WORK INSTRUCTIONS: The listing, minus its pictures, is to be given again exactly.

DATA FOR THIS EXERCISE:
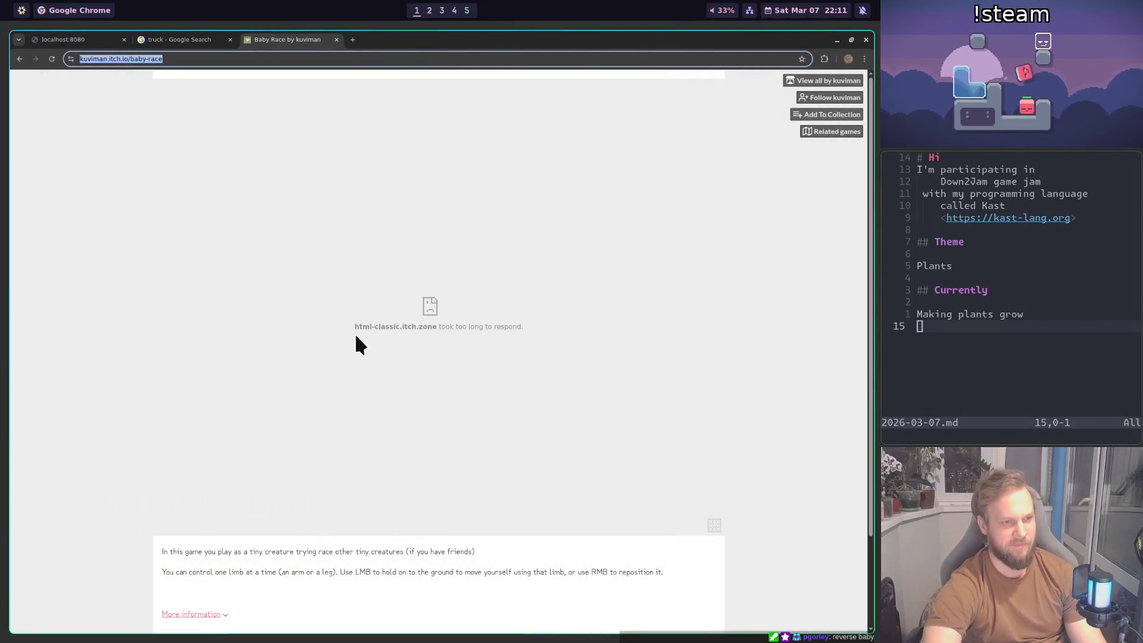
{"action": "key", "text": "ctrl+w"}
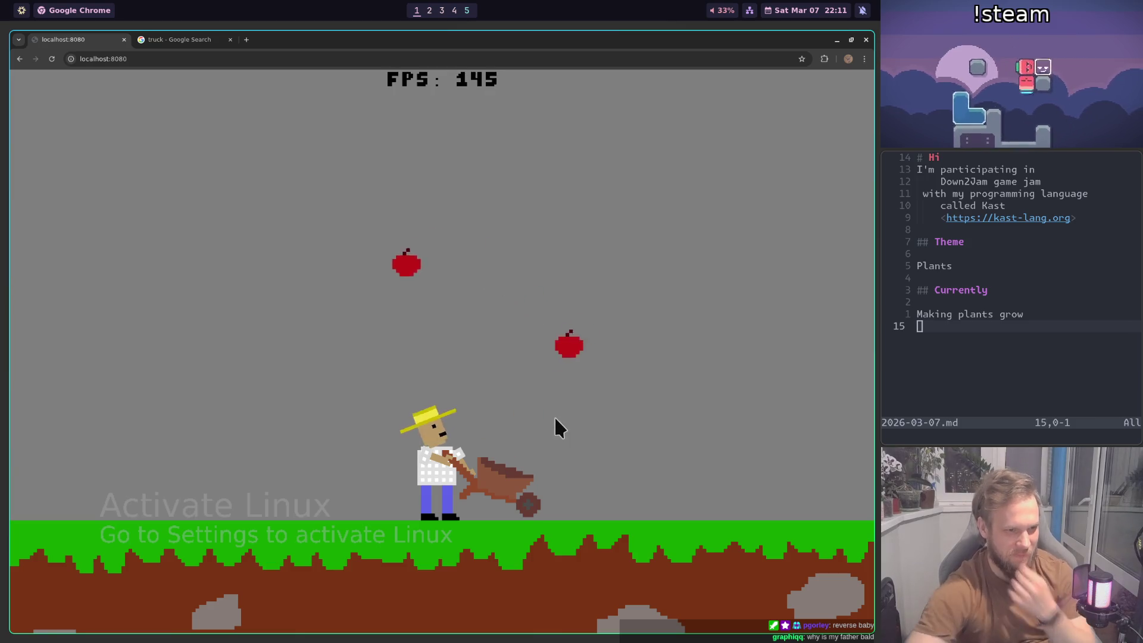
Step: Walk the farmer back and forth with the arrow keys in the local game
{"action": "key", "text": "Right"}
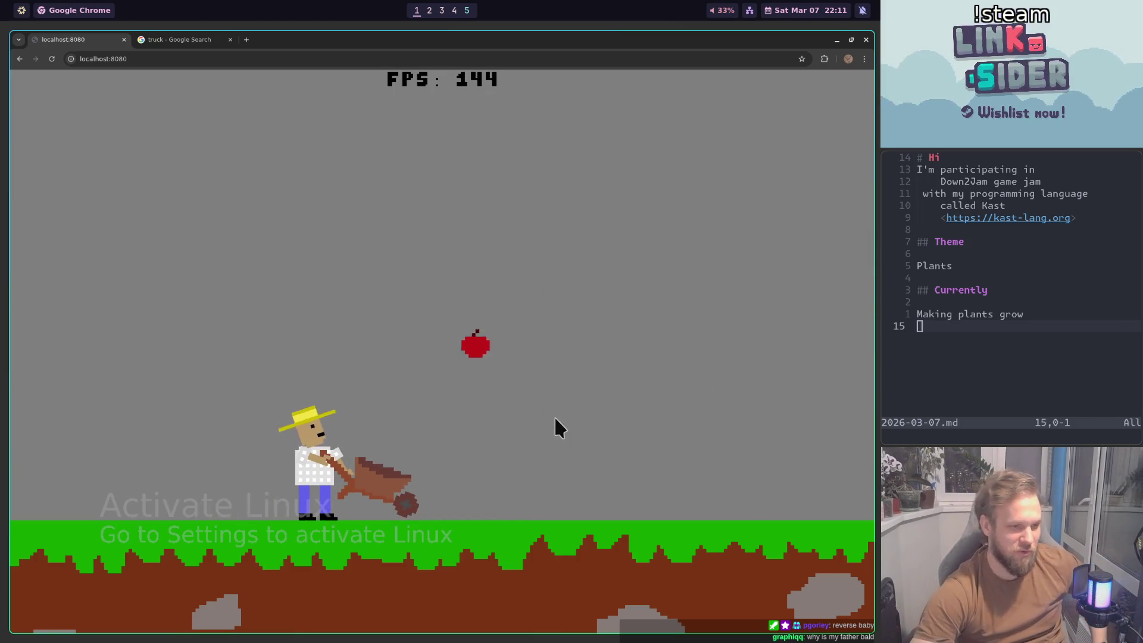
{"action": "key", "text": "Right"}
{"action": "key", "text": "Left"}
{"action": "key", "text": "Right"}
{"action": "key", "text": "Left"}
{"action": "key", "text": "Right"}
{"action": "key", "text": "Right"}
{"action": "key", "text": "Left"}
Step: Reload the game and watch the BUY truck spawn with its wheels still loose
{"action": "key", "text": "Right"}
{"action": "key", "text": "Left"}
{"action": "key", "text": "Right"}
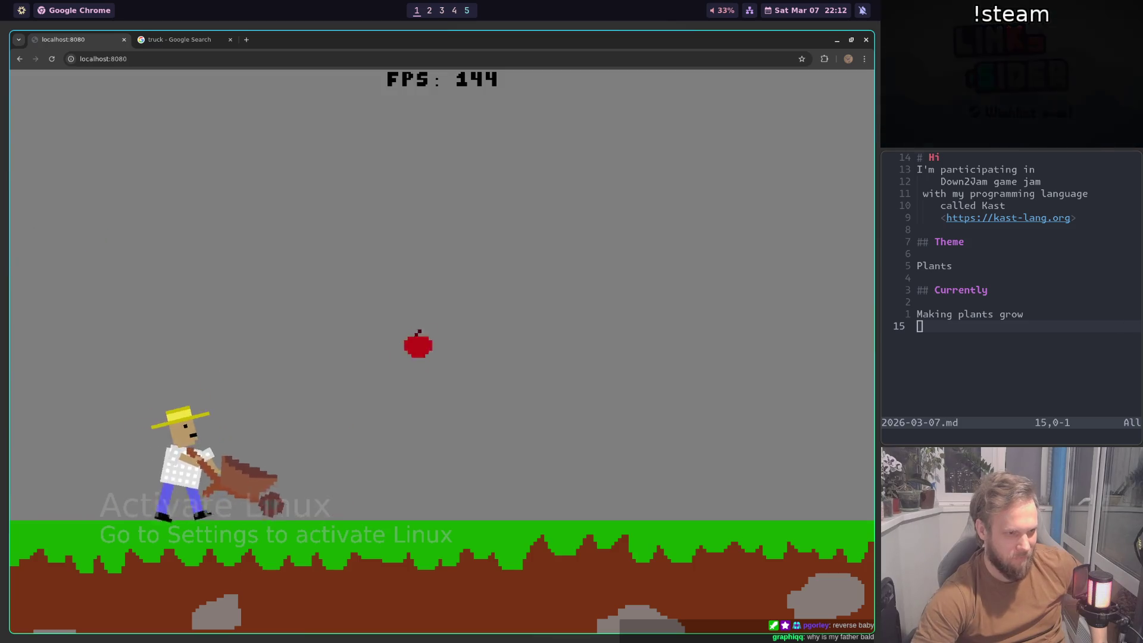
{"action": "key", "text": "Left"}
{"action": "key", "text": "Right"}
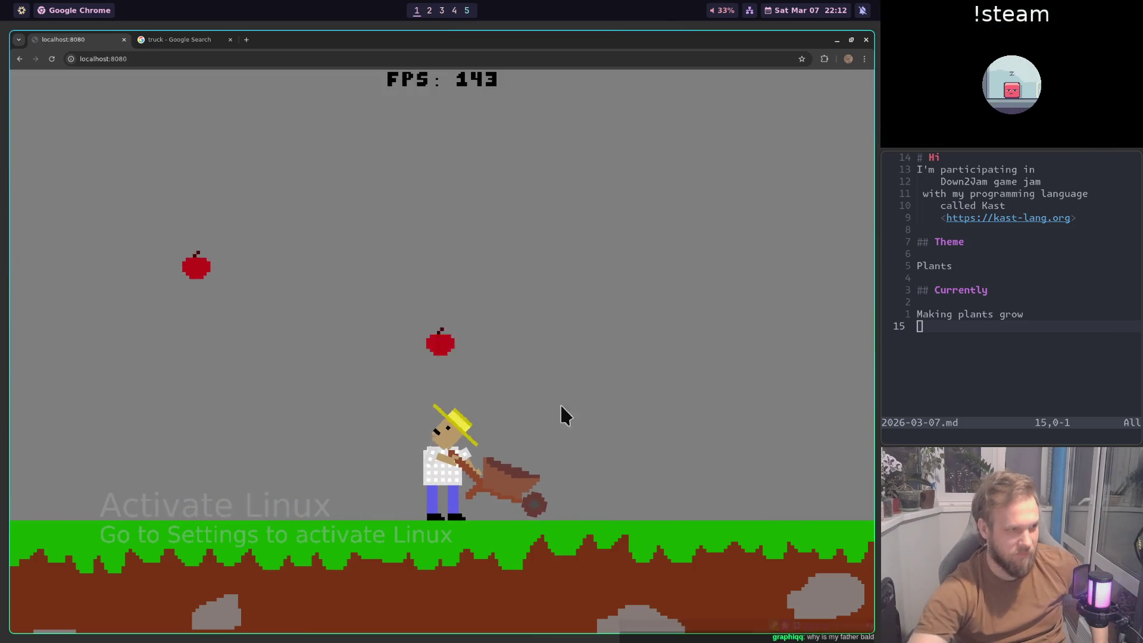
{"action": "left_click", "coordinate": [54, 61]}
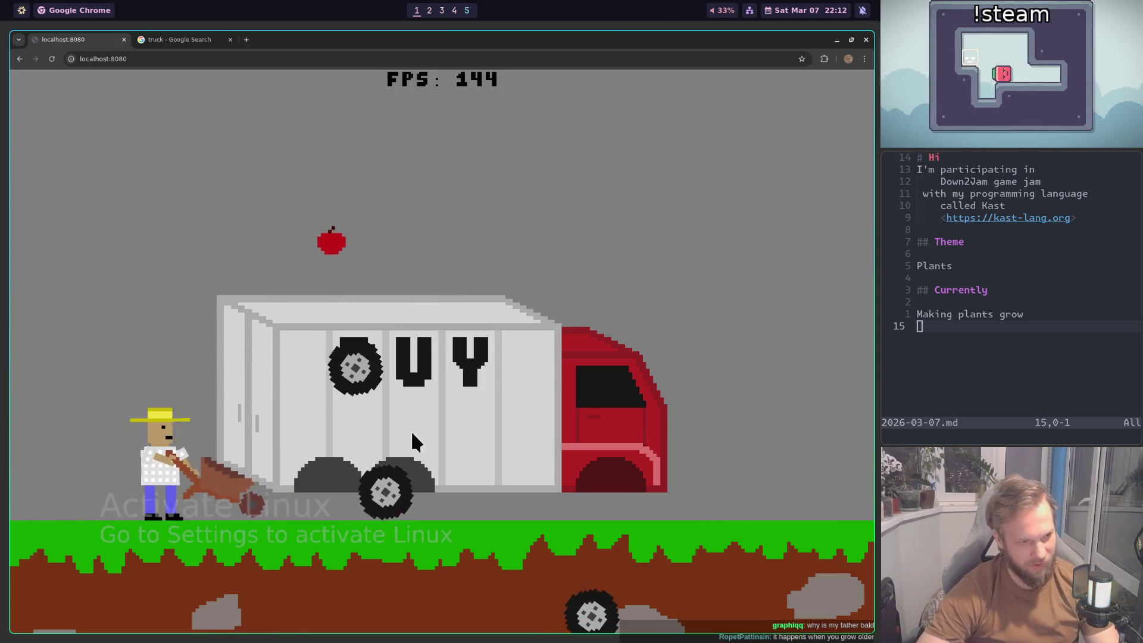
{"action": "key", "text": "super+2"}
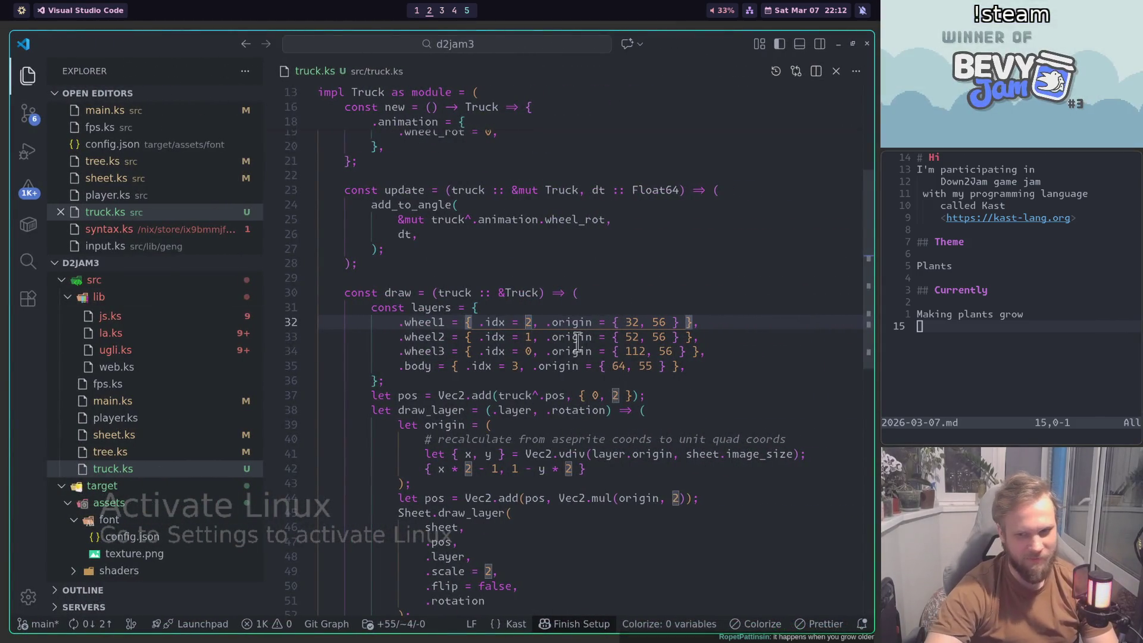
Step: Comment out the wheel2 and wheel3 draw calls on lines 57–58 of truck.ks
{"action": "scroll", "coordinate": [577, 342], "scroll_direction": "down", "scroll_amount": 1}
{"action": "key", "text": "super+1"}
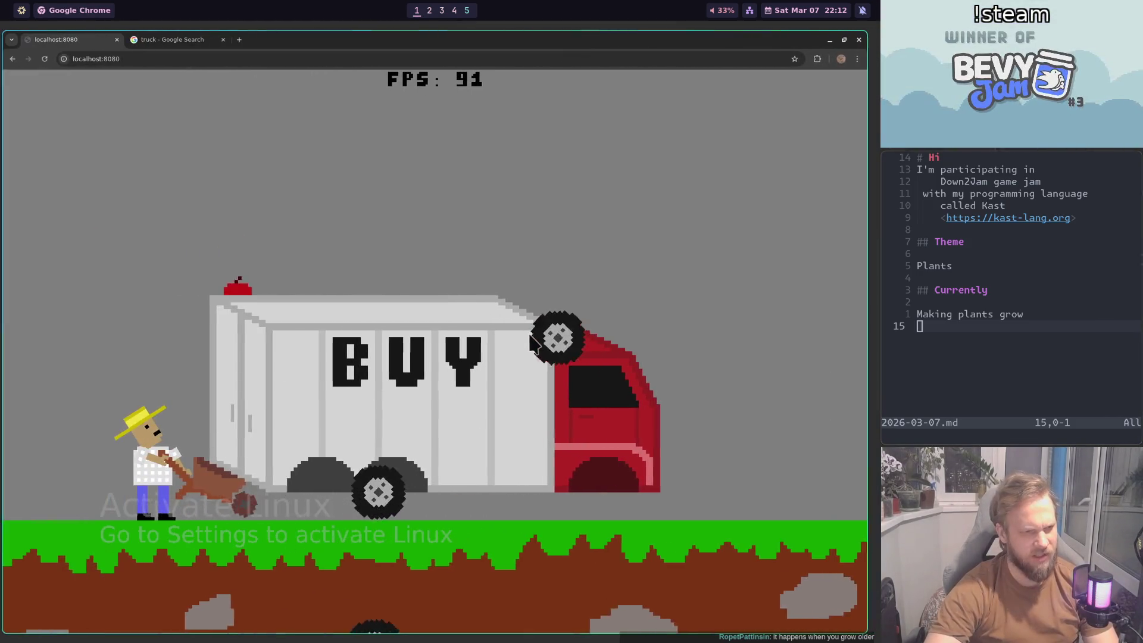
{"action": "key", "text": "super+2"}
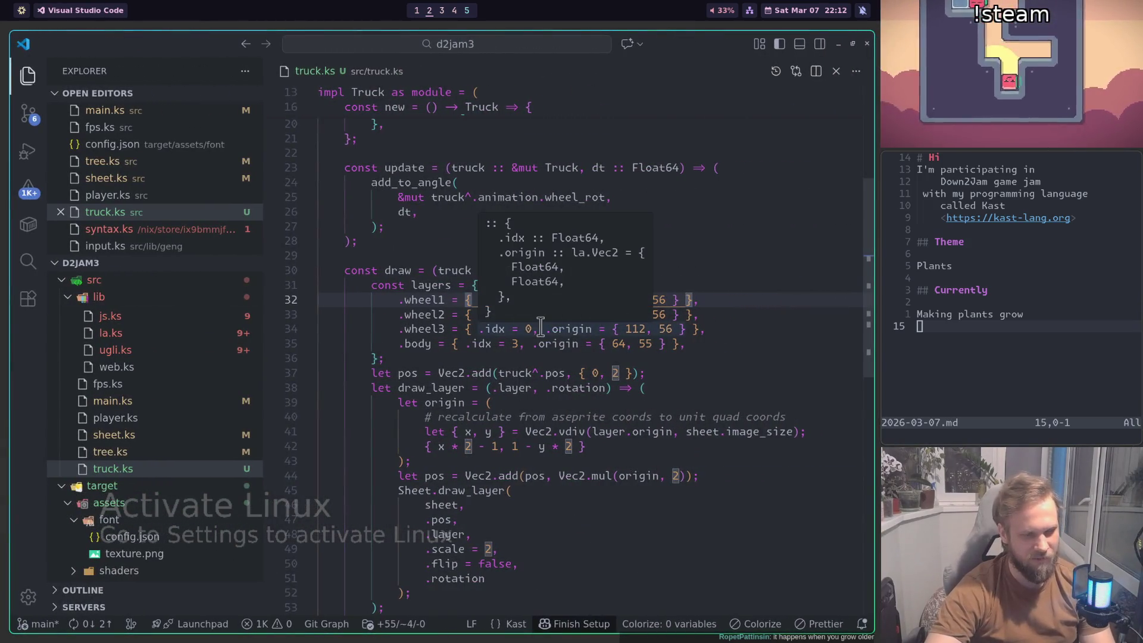
{"action": "scroll", "coordinate": [536, 381], "scroll_direction": "down", "scroll_amount": 6}
{"action": "left_click", "coordinate": [546, 398]}
{"action": "key", "text": "shift+Down"}
{"action": "key", "text": "ctrl+slash"}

EXERCISE OUTPUT:
{"action": "key", "text": "ctrl+w"}
Step: Walk the farmer back and forth with the arrow keys in the local game
{"action": "key", "text": "Right"}
{"action": "key", "text": "Right"}
{"action": "key", "text": "Left"}
{"action": "key", "text": "Right"}
{"action": "key", "text": "Left"}
{"action": "key", "text": "Right"}
{"action": "key", "text": "Right"}
{"action": "key", "text": "Left"}
Step: Reload the game and watch the BUY truck spawn with its wheels still loose
{"action": "key", "text": "Right"}
{"action": "key", "text": "Left"}
{"action": "key", "text": "Right"}
{"action": "key", "text": "Left"}
{"action": "key", "text": "Right"}
{"action": "left_click", "coordinate": [54, 61]}
{"action": "key", "text": "super+2"}
Step: Comment out the wheel2 and wheel3 draw calls on lines 57–58 of truck.ks
{"action": "scroll", "coordinate": [577, 342], "scroll_direction": "down", "scroll_amount": 1}
{"action": "key", "text": "super+1"}
{"action": "key", "text": "super+2"}
{"action": "scroll", "coordinate": [536, 381], "scroll_direction": "down", "scroll_amount": 6}
{"action": "left_click", "coordinate": [546, 398]}
{"action": "key", "text": "shift+Down"}
{"action": "key", "text": "ctrl+slash"}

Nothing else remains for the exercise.